Location: At present I am nomadic though I am on my way toward Los Angeles and will most likely be settling there for one to a few years, though I will not know if this I really want to live there again until I get there. I just recently moved from Northampton though it was in the San Fernando Valley of Los Angeles that I spent most of my life growing up. Yes I am a valley girl and yes I unintentionally bust out the accent when I get too excited.
I Identify As A: Femme Crowdagger, which is weird because the term was specifically coined to describe transwomen with intentional masculinities. But I figure it is one of those things that does not go away even if the presentation shifts around a little bit. Like how an old bulldagger is still an old bulldagger even if she suddenly decides to be femme. I also identify as a Gypsy (with a capital G please) but that is reclaimed language and not really for other people to use.
I Have Attended As A Michigan Festie: Have not yet attended the festival nor do I presently plan on it. While I am pleased with the present shift from a policy to a more vague statement of intent, my own politics and goals require that I not attend until the festival actually says that transwomen are welcome or until the culture changes so dramatically that it is a non-issue. That said I do hope to attend someday soon. In fact once my act is perfected I am planning on auditioning myself as a performer for the festival and as an out transwoman, putting the policy to a real test just for my own personal edification.
I have attended Camp Trans: I sure have, which I included up above in my first answer. Camp Trans is my dearest love to be sure and played a large role in clarifying who I am as a person. I owe my present to my history with camp more than I owe it to anything else really.
For How Many Years: 2003 through 2006.
I have camped at Camp Trans: I have camped there each year I have attended, always in the loud and substance okay zone. I love my little corner of the woods for sure.
I would like to be attend CT this year: Yes I will be there. I believe I will also be performing at camp this year though performance dates and times and schedules and everything have yet to be discussed or decided on. But if I do end up performing I am looking to do something pretty radical, the sort of final step in the development of my Trainwreck stage persona and it may involve some self-taught concertina (that is a tiny accordion) music on the sly.
I would like camp at CT this year (2007): Yeah, I will be camping of course. I will also be making good wheat-free saffron bread in the woods since some of my fohlki have taught me how to do just that. Said saffron bread will also be used to make this really delicious kind of Romani toast that is just so swell. Like French bread, but totally not French in any way. Possibly vegan, if I can find the right ingredients.

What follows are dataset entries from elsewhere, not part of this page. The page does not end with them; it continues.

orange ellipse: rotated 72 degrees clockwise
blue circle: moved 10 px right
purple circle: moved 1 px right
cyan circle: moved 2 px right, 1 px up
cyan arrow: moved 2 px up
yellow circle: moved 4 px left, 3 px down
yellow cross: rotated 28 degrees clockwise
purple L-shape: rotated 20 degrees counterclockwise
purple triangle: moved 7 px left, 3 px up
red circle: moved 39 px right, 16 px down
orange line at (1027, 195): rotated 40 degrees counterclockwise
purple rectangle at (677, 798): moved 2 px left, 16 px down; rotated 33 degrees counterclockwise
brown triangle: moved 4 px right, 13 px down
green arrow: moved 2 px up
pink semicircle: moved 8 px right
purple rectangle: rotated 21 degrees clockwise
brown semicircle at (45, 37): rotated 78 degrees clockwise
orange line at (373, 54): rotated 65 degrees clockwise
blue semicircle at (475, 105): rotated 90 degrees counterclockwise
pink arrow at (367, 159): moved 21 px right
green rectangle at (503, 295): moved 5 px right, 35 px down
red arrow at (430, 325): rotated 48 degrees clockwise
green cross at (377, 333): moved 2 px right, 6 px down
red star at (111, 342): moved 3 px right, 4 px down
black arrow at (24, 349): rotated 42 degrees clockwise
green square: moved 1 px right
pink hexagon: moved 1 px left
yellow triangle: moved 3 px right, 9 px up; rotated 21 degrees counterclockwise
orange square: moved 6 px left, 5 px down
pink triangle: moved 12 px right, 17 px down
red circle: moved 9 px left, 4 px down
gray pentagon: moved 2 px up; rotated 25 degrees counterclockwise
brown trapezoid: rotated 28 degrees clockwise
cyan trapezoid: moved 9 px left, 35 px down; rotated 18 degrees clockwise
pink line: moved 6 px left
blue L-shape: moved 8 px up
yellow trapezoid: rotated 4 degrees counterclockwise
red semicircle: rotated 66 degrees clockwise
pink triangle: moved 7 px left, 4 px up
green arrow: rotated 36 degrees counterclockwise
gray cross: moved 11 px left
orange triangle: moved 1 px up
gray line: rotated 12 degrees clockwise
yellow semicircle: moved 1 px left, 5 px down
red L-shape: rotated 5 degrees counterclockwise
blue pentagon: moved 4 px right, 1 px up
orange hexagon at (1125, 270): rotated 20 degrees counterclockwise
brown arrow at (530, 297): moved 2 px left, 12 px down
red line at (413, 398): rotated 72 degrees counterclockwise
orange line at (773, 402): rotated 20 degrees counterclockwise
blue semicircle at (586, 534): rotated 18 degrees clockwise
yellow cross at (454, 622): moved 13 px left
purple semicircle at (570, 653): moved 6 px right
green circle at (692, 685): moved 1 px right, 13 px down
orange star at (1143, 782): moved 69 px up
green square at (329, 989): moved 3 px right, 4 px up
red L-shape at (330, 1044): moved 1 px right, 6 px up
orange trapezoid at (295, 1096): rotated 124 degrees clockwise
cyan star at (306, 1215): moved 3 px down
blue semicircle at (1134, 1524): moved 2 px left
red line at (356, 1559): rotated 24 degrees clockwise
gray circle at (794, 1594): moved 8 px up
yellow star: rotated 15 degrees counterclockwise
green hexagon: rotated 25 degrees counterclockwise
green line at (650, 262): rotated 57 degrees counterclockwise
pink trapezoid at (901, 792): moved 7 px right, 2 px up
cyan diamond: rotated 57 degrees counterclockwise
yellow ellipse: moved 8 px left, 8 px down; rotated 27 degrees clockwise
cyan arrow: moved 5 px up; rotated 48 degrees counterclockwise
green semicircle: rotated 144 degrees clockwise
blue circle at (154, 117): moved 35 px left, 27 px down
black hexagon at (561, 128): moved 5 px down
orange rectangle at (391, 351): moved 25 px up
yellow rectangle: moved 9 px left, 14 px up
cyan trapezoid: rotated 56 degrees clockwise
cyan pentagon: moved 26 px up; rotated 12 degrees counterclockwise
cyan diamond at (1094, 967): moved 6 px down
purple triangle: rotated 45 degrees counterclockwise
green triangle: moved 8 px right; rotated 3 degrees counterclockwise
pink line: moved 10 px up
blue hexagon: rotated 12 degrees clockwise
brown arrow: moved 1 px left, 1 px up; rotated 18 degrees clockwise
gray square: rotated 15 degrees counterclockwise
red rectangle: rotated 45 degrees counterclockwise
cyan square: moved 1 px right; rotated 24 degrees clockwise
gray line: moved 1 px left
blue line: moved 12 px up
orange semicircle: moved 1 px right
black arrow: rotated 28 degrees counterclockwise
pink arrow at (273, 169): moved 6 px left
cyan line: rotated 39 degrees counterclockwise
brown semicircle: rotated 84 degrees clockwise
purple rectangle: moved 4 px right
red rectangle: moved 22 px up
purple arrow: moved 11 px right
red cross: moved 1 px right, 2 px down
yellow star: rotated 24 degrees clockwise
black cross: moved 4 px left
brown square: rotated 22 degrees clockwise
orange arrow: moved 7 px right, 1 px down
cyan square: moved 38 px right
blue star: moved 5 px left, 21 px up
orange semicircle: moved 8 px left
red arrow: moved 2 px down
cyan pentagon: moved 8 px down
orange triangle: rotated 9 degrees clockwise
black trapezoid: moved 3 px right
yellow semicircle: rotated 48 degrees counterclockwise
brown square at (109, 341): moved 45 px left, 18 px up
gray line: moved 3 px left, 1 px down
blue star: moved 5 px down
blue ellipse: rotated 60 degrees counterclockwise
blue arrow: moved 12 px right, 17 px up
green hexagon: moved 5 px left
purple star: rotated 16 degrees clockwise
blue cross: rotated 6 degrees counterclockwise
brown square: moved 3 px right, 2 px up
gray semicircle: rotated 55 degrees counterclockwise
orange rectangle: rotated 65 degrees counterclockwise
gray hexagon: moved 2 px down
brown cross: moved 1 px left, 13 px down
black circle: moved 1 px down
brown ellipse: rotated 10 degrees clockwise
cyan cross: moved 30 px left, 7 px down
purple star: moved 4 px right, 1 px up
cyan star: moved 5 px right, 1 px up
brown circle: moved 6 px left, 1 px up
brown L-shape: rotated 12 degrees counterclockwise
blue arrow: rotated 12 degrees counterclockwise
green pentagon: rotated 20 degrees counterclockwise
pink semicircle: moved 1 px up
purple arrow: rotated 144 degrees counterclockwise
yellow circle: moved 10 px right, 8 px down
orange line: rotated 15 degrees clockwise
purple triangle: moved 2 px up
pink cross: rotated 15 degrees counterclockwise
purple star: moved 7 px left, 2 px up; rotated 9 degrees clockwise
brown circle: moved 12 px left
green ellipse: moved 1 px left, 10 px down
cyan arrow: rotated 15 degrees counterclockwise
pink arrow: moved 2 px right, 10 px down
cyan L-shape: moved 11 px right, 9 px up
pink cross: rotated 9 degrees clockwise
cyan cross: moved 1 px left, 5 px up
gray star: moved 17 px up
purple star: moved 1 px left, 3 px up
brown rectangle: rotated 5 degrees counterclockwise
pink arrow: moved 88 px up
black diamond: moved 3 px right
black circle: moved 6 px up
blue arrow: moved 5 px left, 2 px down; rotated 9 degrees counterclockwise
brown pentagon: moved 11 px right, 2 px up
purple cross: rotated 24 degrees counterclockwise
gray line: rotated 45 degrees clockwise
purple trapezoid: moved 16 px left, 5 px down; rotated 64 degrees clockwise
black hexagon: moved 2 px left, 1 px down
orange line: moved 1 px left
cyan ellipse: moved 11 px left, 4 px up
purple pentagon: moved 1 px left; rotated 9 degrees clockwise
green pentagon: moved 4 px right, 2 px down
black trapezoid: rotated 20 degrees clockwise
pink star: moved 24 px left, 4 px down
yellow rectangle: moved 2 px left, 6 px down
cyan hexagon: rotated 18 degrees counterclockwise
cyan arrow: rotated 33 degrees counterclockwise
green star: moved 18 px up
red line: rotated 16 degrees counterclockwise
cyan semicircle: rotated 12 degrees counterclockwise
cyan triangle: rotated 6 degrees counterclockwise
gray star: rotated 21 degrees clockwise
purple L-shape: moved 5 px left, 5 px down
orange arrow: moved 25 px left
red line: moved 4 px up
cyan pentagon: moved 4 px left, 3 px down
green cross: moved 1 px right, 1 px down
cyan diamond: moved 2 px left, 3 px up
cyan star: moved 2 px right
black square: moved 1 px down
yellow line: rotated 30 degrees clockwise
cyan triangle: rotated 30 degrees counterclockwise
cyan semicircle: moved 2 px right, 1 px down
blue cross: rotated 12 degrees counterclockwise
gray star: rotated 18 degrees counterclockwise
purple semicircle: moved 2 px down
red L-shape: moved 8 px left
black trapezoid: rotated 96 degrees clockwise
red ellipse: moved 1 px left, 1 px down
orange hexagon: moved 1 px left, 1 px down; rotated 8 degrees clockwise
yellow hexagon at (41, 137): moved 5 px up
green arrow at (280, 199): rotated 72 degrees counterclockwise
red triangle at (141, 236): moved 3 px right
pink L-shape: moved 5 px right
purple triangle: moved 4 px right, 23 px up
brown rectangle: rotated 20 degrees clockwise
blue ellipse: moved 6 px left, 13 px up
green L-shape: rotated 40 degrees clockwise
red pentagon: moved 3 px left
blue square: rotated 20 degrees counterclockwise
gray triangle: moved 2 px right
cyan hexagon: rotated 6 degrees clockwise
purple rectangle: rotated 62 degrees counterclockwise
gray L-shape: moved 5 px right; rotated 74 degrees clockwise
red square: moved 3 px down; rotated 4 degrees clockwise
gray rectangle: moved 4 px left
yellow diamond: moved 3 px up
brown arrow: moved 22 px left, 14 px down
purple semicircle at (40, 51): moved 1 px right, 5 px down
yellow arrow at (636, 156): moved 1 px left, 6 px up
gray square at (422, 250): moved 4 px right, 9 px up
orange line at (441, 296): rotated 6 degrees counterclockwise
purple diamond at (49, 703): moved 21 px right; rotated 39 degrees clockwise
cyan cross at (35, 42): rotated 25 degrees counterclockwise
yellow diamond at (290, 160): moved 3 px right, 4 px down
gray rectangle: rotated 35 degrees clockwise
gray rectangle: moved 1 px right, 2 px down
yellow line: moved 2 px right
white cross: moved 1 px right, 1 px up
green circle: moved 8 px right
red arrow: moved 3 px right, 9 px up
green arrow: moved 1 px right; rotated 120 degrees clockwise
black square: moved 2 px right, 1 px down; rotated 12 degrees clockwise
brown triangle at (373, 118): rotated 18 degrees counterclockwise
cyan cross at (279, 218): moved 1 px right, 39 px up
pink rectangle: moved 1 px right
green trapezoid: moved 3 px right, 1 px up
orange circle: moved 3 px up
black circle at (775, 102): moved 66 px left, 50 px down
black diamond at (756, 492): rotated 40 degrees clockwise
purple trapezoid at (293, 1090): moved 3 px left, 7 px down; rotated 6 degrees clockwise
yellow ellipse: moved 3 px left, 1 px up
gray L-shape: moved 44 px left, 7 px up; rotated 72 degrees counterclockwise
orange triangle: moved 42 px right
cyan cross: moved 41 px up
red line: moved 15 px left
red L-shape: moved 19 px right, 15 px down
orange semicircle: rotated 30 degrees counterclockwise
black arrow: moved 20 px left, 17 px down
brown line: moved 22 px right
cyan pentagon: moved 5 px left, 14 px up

Lastly, I boycott/boycotted Fest. Why, please explain: I think boycott is too strong a word. I have never asked someone to not attend the festival, despite having my own strong feelings about issues of solidarity and presenting a unified front and the like. I was not even a fan of the performer boycott from a few years back, being a performer myself.
Something else you should know: I am very sensitive to Romani issues and their role in contemporary race politics. Making assumptions about my people is a quick way to get on my bad side though I always happilly accept apologies, seeing as how I have had to make quite a few apologies of my own in the past. I also still do not know how I feel exactly concerning this new triptych situation of Camp Trans and Michfest and the Yellow Armbands, and I am still processing all of that even after the last few months so I am mostly going to keep quiet for awhile. Finally I may sometimes sound like I pissed off in a debate or argument but if we were friends before chances are we are still friends (unless you do something truly heinous like eat a baby just to make your point) so do not take my tone too seriously. I taste good with salt so use plenty, by all means.
Fun Fact: Ummm. Ummmmmmmmm. Ummmmmmmmmmmmm..... I got nothin.